The iD Editor, saving a changeset

Once you click the “Upload” button, your edit will be saved for all time in the OSM database. Be sure you haven’t done anything too silly, or added your banking information to the changeset comment. Here’s the edit I just made: https://www.openstreetmap.org/changeset/165765315.

A recently uploaded changeset

You can see there’s a bit of extra information added by the editor, such as the actual source of the aerial imagery I was looking at. Notice that right after my edit, the building I added doesn’t actually show up on the main page’s map yet. My edit has made it into the OSM database, but it takes a while for changes to be reflected across the OSM ecosystem, such as on the rendered map or in data downloaded from other sources like those discussed above. By the time you’re reading this, you’ll see the building at the link above, assuming it hasn’t been converted into a go-kart track by then.
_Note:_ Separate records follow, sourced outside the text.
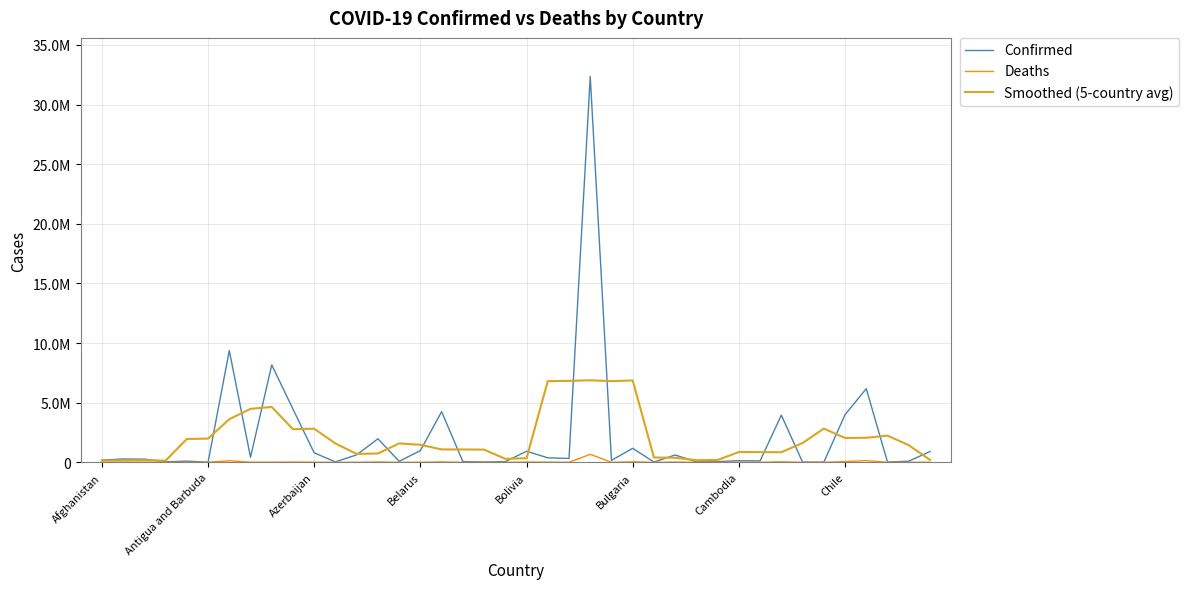

What is the average value of the Deaths series?

32379.2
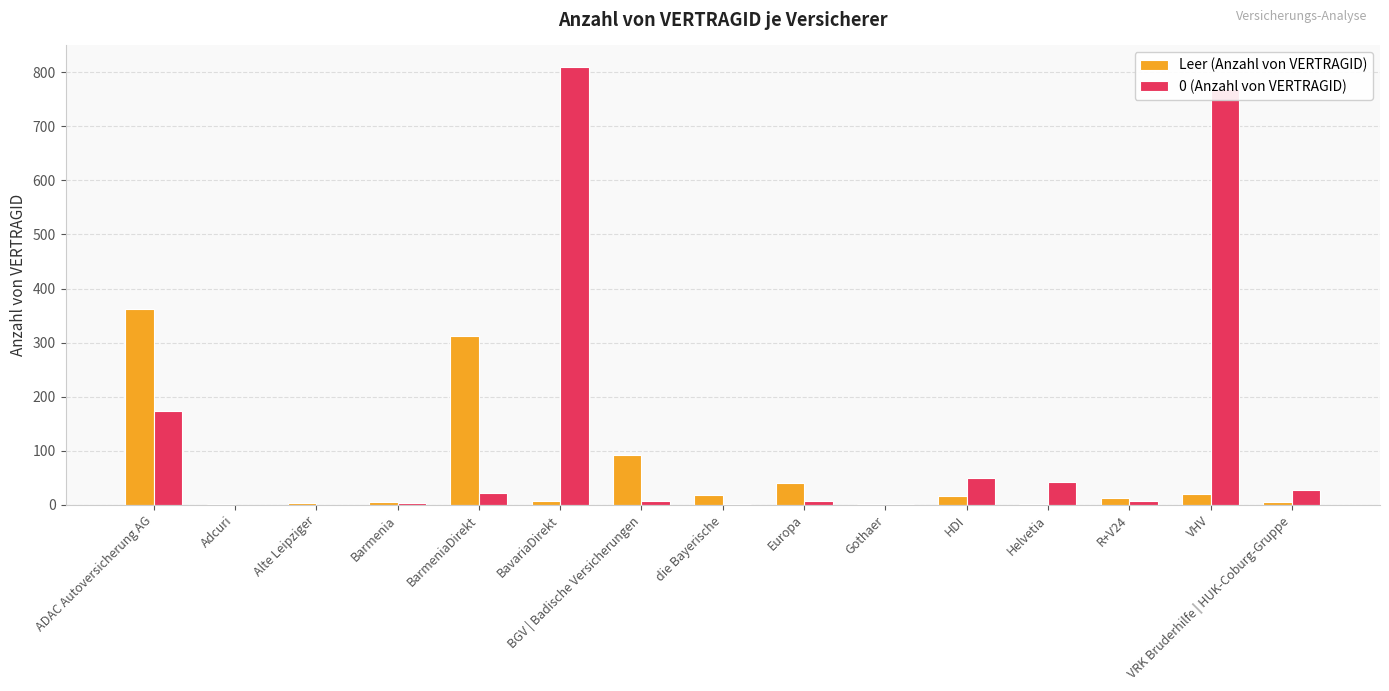

What are all the series names shown in the legend?

Leer (Anzahl von VERTRAGID), 0 (Anzahl von VERTRAGID)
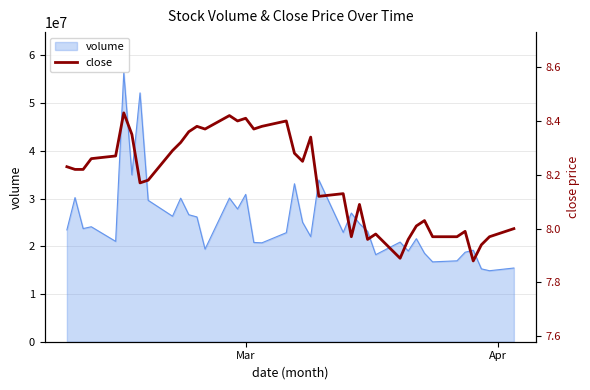

What is the maximum value for volume?

56408696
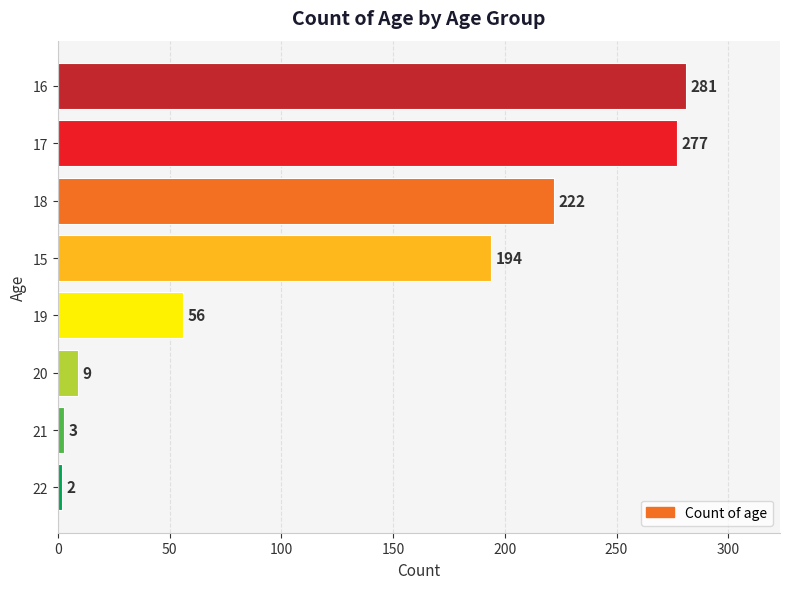

Between 21 and 16, which is larger?

16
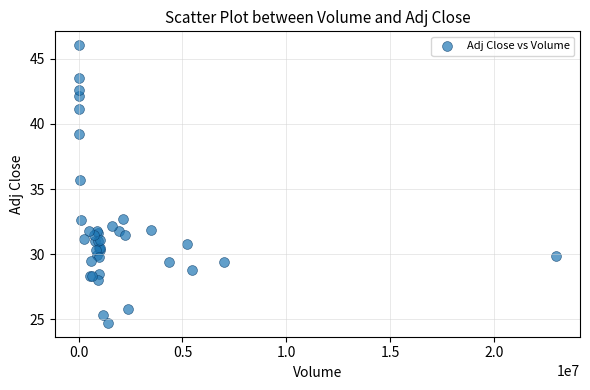

What Y value in the scatter plot is closest to 35?

35.7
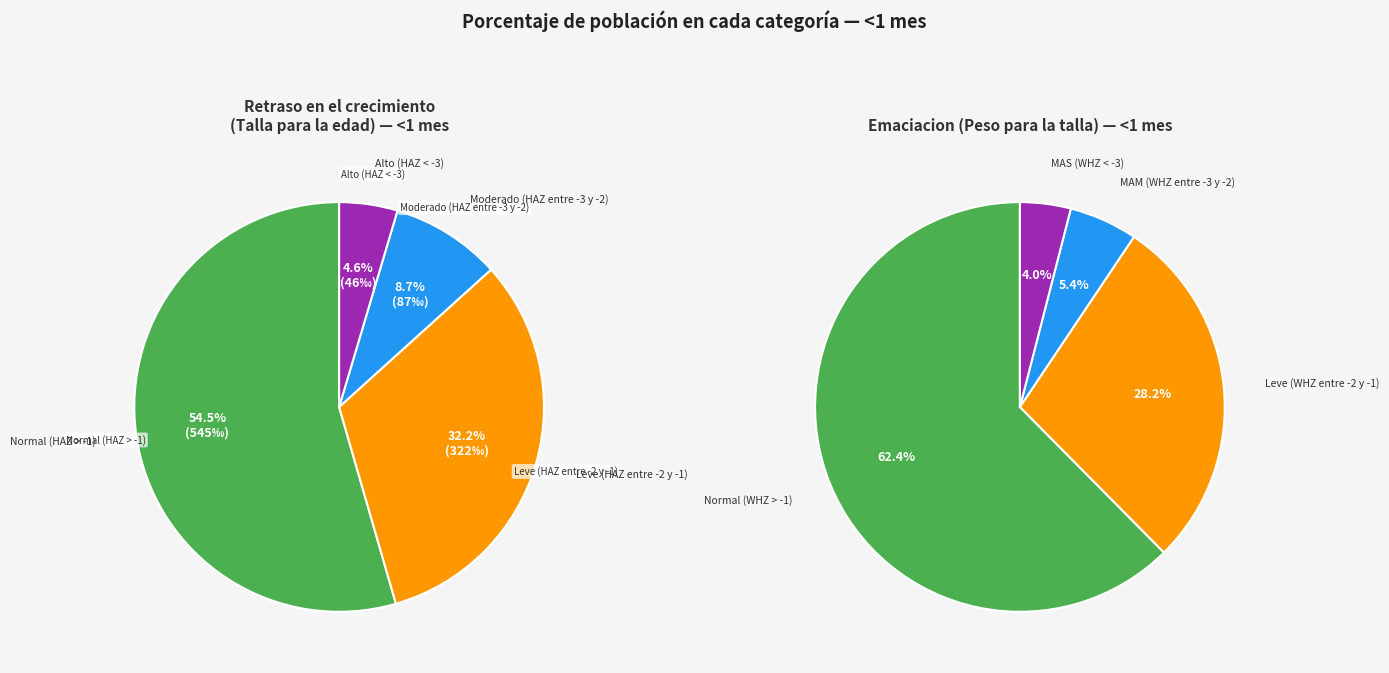

To the nearest percent, what is the average slice percentage?

25%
As for your edit, if you wanted to confirm that your changes were saved, you could edit the map again in the same spot and you should see your modified data there since the editors all pull data, hot and fresh, from the main OSM database.

JOSM

While iD is the most popular OSM editor, and the best for beginners, you should also be aware that editors like JOSM are out there too. JOSM is basically a fully-featured desktop GIS specific to OSM. It has numerous plugins and a range of powerful (and potentially dangerous) features, like allowing the editing of many features at once. It you want to do some specific thing, but iD doesn’t seem to have a feature to support that, JOSM probably has three different ways of doing it.

The JOSM editor

For confident and experienced editors JOSM is a great tool but it can also be overwhelming and it counts on the user to know what they’re doing to a pretty large degree. While most individual OSM editors use iD, most actual map edits are made in JOSM.

To give an example, one important way of using JOSM is for data imports. Now first of all, one does not simply import data into OSM from other sources. Imports are a long, arduous journey of a process involving much discussion with the community, whose consensus and approval is required, and a very thorough review of data licensing and permissions. But once an import process is underway, JOSM could be used to bring in hundreds or even thousands of features at a time, while checking for conflicts with preexisting data.